From my understanding, William S. Hart made a career out of playing rough ‘n’ tumble cowboy types with dubious morals but a sensitive side (Buster parodies his famous penchant for glycerin-tear crying scenes) – an early example of the “bad boy” antihero, maybe? Buster’s version of the character is definitely bad, even awful. He tries to rob a bunch of gamblers at gunpoint (sort of,) he shoots two people in cold blood, and when he takes a shine to someone else’s wife, his version of wooing her looks a lot closer to how Big Joe Roberts treats the girl when he plays one of Buster’s villains. This, I think, is the first part of the parody, unromanticizing the bad-boy swagger and making it clear that this guy is just a straight-up jerk.
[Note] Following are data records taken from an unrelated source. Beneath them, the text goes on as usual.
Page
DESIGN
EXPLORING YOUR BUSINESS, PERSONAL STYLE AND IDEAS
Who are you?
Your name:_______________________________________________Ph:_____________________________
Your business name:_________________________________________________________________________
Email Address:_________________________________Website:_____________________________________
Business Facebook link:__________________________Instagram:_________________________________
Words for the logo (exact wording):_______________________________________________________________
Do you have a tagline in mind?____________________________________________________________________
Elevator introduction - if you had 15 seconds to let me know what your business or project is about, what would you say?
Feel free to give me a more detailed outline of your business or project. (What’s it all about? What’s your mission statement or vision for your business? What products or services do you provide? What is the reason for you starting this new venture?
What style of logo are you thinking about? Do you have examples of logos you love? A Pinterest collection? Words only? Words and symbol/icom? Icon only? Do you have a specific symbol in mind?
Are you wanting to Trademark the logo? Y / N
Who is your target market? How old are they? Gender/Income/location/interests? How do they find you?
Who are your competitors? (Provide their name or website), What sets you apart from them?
Then, you get the double whammy of Buster being both kind of hapless at ne’er-do-welling and ridiculously cavalier about the consequences of his actions. Those people he tries to rob realize he’s no threat when they see he’s using a picture from a wanted poster to hold them up, and immediately after he shoots his apparently-cheating wife and her lover in a fit of passion, he discovers he’s walked into the wrong house and it wasn’t his wife at all. The latter is a perfect example of what’s going on here; not only has he completely bungled things, but he doesn’t care in the slightest that he’s just killed two people by mistake. That callously dismissive air allows for some really black comedy that you don’t usually see in Buster’s work, but it’s very funny in a dark way. I also love when Buster, trying to keep a visiting police officer from seeing that his wife is unconscious (not by Buster’s hand, I should point out,) puts on some music and pretends to dance with her, then unceremoniously drops her back on the floor as soon as the officer leaves.
Just setting a “western” in Alaska provides good opportunities for fun gags, and Buster makes the most of his locale. There’s a fetchingly-decorated igloo, a fantastic dueling ice-fishermen scene, snowball-and-snowshoe baseball, off-the-cuff snowman disguises, fun with motorized sleds, and, my personal favorite, acoustic guitar snowshoes. No one did it quite like Buster.